Bei der Erstellung eines Zukunftskonzeptes muss auch Spielraum für Vorschläge sein, die aus heutiger Sicht zunächst als absurd angesehen werden. Dazu gehört die Idee, das Gewerbegebiet in der Wiesenstraße aus diesem landschaftlich idyllischen Standort [2 ] an die L 266 auszulagern und Wohnungen zu errichten. Ob die Gewerbetreibenden dazu bereit sind? Und wer trägt die Kosten für eine Umsiedlung?

Auch die Kleingärtner gehen auf die Barrikaden bei dem Gedanken, dass die Parzellen am Oberliederbacher Weg ausgelagert würden, um den Park zu vergrößern [1 ]. Aber trotz frühzeitiger Proteste ist dieser Vorschlag noch in dem Konzept enthalten.

Denkmalpflege winkt ab

Geprüft werden soll die Nutzbarkeit als Gewerbegebiet der Fläche „Erbsengewann“ hinter dem Bauhof rechts von der L 3266 vor der Abzweigung zur Limesspange. Da bereitet die Verkehrsanbindung aber Probleme.

Eine bedeutende Rolle in den Zukunftsplänen spielen Veränderungen im Ortskern. Von der katholischen Kirche bis zum Großen Dalles sollen der untere Abschnitt der Hauptstraße und der untere Bereich der Schwalbacher Straße vom Dalles bis zum Rewe-Markt verkehrsberuhigt werden [3 ], ebenso wie ein Teil der oberen Hauptstraße.
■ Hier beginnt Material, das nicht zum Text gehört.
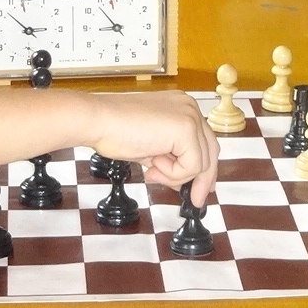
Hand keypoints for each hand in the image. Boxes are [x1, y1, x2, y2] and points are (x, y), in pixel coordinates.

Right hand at [85, 92, 219, 201]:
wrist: (97, 121)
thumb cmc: (114, 131)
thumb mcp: (151, 150)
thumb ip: (170, 160)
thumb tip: (184, 182)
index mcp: (182, 107)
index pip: (204, 142)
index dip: (204, 168)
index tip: (202, 188)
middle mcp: (190, 108)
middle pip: (211, 151)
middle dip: (201, 179)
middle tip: (194, 199)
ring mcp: (190, 116)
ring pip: (201, 163)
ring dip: (175, 176)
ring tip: (152, 172)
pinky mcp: (186, 129)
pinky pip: (192, 166)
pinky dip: (172, 173)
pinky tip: (153, 165)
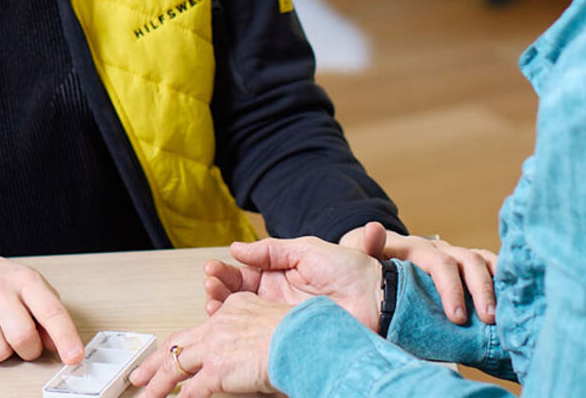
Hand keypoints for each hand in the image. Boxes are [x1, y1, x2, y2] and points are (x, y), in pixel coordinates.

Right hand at [0, 253, 83, 364]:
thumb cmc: (1, 282)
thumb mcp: (31, 287)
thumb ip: (48, 314)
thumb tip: (58, 344)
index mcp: (26, 280)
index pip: (51, 312)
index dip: (66, 338)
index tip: (74, 357)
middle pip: (23, 338)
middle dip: (29, 350)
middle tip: (25, 341)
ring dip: (3, 351)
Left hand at [129, 293, 287, 397]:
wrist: (307, 339)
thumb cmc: (301, 334)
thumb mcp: (272, 325)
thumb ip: (252, 338)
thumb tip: (246, 357)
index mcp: (235, 308)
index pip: (201, 326)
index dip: (185, 342)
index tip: (175, 351)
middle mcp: (221, 323)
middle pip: (178, 343)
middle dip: (155, 361)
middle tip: (140, 373)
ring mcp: (216, 345)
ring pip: (175, 366)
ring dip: (156, 383)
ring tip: (144, 394)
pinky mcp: (217, 368)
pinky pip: (191, 390)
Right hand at [202, 230, 383, 330]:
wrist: (376, 298)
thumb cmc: (349, 270)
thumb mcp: (307, 250)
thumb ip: (271, 250)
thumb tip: (236, 248)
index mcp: (280, 275)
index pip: (243, 275)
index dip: (225, 273)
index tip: (211, 269)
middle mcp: (276, 298)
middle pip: (236, 296)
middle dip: (218, 289)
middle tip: (209, 284)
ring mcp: (279, 318)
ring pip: (241, 316)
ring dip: (222, 307)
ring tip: (212, 300)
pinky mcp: (286, 337)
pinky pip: (256, 335)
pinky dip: (237, 330)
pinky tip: (225, 321)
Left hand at [340, 221, 499, 323]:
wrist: (379, 252)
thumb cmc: (371, 259)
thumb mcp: (361, 251)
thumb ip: (368, 245)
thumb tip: (373, 230)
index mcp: (418, 249)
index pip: (440, 264)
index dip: (451, 289)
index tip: (457, 317)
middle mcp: (442, 250)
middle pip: (469, 262)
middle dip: (482, 290)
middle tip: (489, 319)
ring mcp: (457, 256)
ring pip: (484, 262)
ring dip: (497, 286)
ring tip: (506, 314)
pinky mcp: (466, 267)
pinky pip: (490, 268)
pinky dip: (503, 282)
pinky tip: (512, 303)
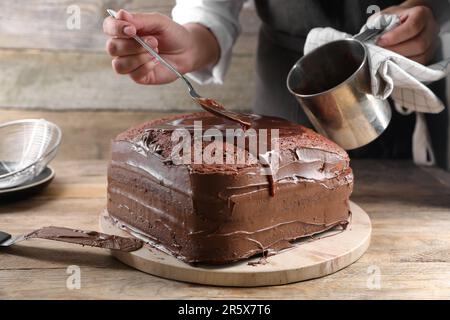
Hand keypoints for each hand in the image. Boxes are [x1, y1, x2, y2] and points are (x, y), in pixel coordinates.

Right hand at [103, 10, 217, 84]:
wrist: (188, 50)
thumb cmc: (172, 34)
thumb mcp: (159, 21)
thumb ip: (140, 19)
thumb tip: (121, 15)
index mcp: (125, 30)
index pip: (108, 27)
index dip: (115, 28)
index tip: (132, 29)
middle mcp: (124, 47)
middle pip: (112, 48)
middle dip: (133, 45)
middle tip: (153, 41)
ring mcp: (130, 63)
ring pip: (119, 64)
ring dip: (138, 57)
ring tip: (155, 52)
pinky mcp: (139, 76)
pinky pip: (133, 74)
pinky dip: (145, 67)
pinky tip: (156, 61)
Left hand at [376, 5, 439, 64]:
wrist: (403, 22)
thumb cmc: (392, 20)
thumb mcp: (383, 16)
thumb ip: (377, 25)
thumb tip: (369, 40)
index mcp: (421, 14)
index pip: (413, 26)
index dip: (395, 36)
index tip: (380, 41)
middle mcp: (431, 29)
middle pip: (419, 44)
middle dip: (396, 51)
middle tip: (380, 53)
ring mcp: (432, 44)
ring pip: (420, 58)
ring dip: (400, 62)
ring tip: (384, 60)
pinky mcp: (428, 56)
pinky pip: (418, 66)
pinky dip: (404, 68)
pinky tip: (392, 66)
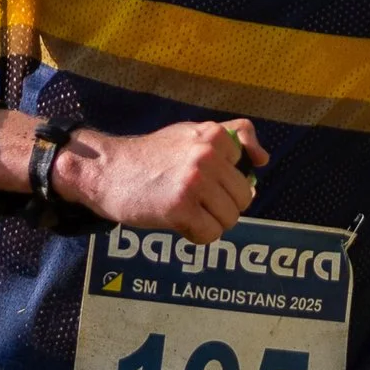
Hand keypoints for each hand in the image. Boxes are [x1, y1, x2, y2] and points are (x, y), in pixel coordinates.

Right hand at [57, 117, 267, 241]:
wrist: (106, 170)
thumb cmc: (151, 155)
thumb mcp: (191, 133)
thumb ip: (232, 137)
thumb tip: (263, 160)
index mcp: (213, 136)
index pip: (247, 169)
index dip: (226, 181)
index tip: (204, 180)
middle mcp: (206, 156)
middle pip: (242, 198)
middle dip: (222, 206)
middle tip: (195, 201)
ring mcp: (194, 183)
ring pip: (230, 218)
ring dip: (211, 222)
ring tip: (186, 211)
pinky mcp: (180, 209)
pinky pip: (211, 234)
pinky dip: (198, 236)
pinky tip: (179, 223)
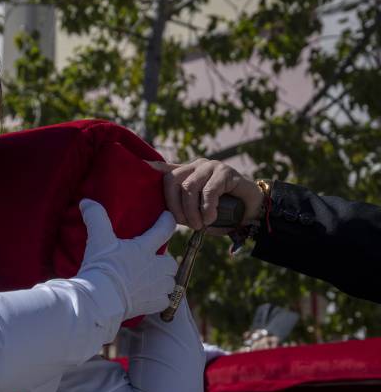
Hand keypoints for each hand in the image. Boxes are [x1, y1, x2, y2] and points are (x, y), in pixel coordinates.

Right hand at [77, 199, 178, 317]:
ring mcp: (158, 287)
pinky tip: (149, 297)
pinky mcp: (155, 304)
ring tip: (152, 281)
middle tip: (153, 261)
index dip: (167, 221)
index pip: (164, 229)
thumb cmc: (101, 266)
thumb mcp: (98, 239)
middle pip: (171, 262)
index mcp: (144, 248)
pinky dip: (159, 299)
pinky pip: (165, 301)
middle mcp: (156, 267)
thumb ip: (95, 217)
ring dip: (163, 280)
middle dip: (165, 261)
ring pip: (171, 282)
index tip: (168, 216)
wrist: (101, 298)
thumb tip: (86, 201)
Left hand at [148, 159, 264, 232]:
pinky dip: (207, 208)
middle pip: (172, 180)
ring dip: (191, 210)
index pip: (164, 169)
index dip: (151, 168)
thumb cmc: (222, 212)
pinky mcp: (225, 172)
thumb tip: (167, 217)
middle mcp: (195, 167)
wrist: (253, 209)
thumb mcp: (199, 212)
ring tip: (198, 224)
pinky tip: (210, 218)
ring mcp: (210, 167)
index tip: (139, 167)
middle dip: (174, 205)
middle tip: (183, 223)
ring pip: (189, 186)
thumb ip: (184, 210)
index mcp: (186, 174)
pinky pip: (209, 190)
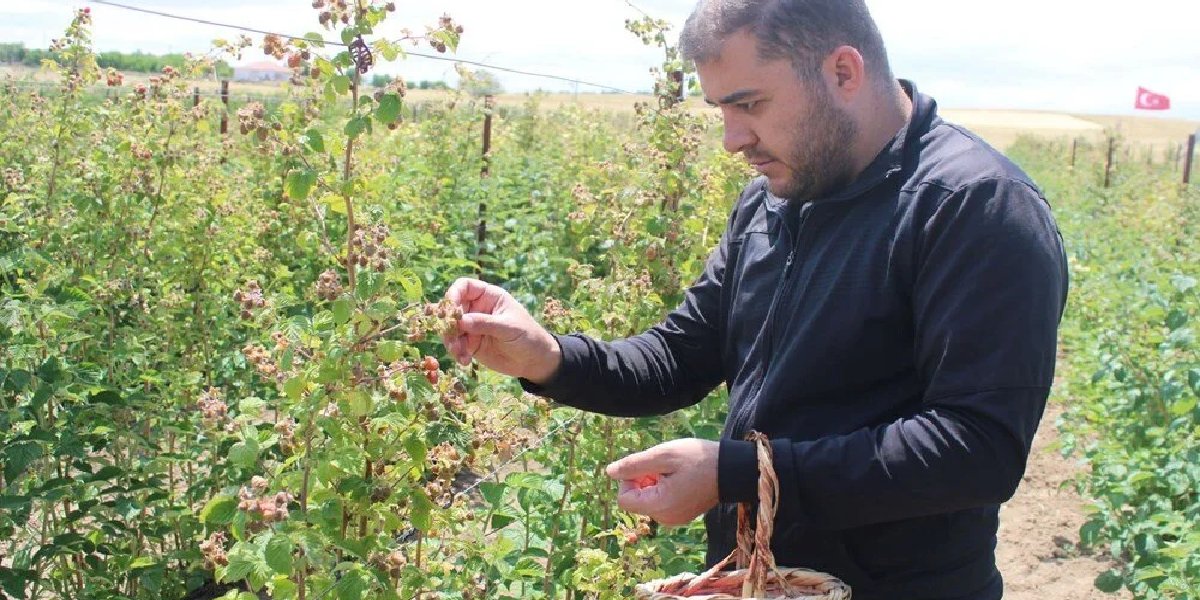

„Sanierung ortsbildprägender und identitätsstiftender Gebäude“ – so lautet auch eine These in dem Entwicklungskonzept. Abgebildet ist das dem Verfall drohende seit Jahren leerstehende Fachwerkhaus in der Hauptstraße 40 das der Besitzer gerne abreißen würde, um einem Neubau Platz zu machen. Das wird von der Denkmalpflege nicht erlaubt. Das Haus ist ein Schandfleck im Ortsbild, aber eine Lösung nicht in Sicht, weil dem Eigentümer nicht vorgeschrieben werden kann, viel Geld in ein altes Gebäude zu investieren.

Winfried Pohl koordiniert

In dem Gemeindeentwicklungsplan ist aber nicht nur von Flächen und Gebäuden die Rede. Gefordert wird auch die Belebung des Einzelhandels in der Hauptstraße und in der Schwalbacher Straße, verbunden mit dem Vorschlag, wieder einen Gewerbeverein ins Leben zu rufen.

Um die Parkplatznot zu lindern, soll in der Ortsmitte das Parken auf öffentlichen Plätzen künftig zeitlich geregelt sein. Verbessert werden soll nach den Vorstellungen der Planer auch der Öffentliche Personennahverkehr (ÖPNV) mit Bus und Bahn. So wird eine Busverbindung von Schwalbach ins Sulzbacher Main-Taunus-Zentrum (MTZ) gewünscht. Hier müssen Verhandlungen mit den Betreibern geführt werden, denn ohne deren Zustimmung steht eine Kommune mit ihren Wünschen allein auf weiter Flur.

Gesteuert werden die Arbeiten zum Dorfentwicklungsplan im Rathaus von dem Leiter des Fachbereichs Planen und Bauen, Winfried Pohl, mit seinem Team.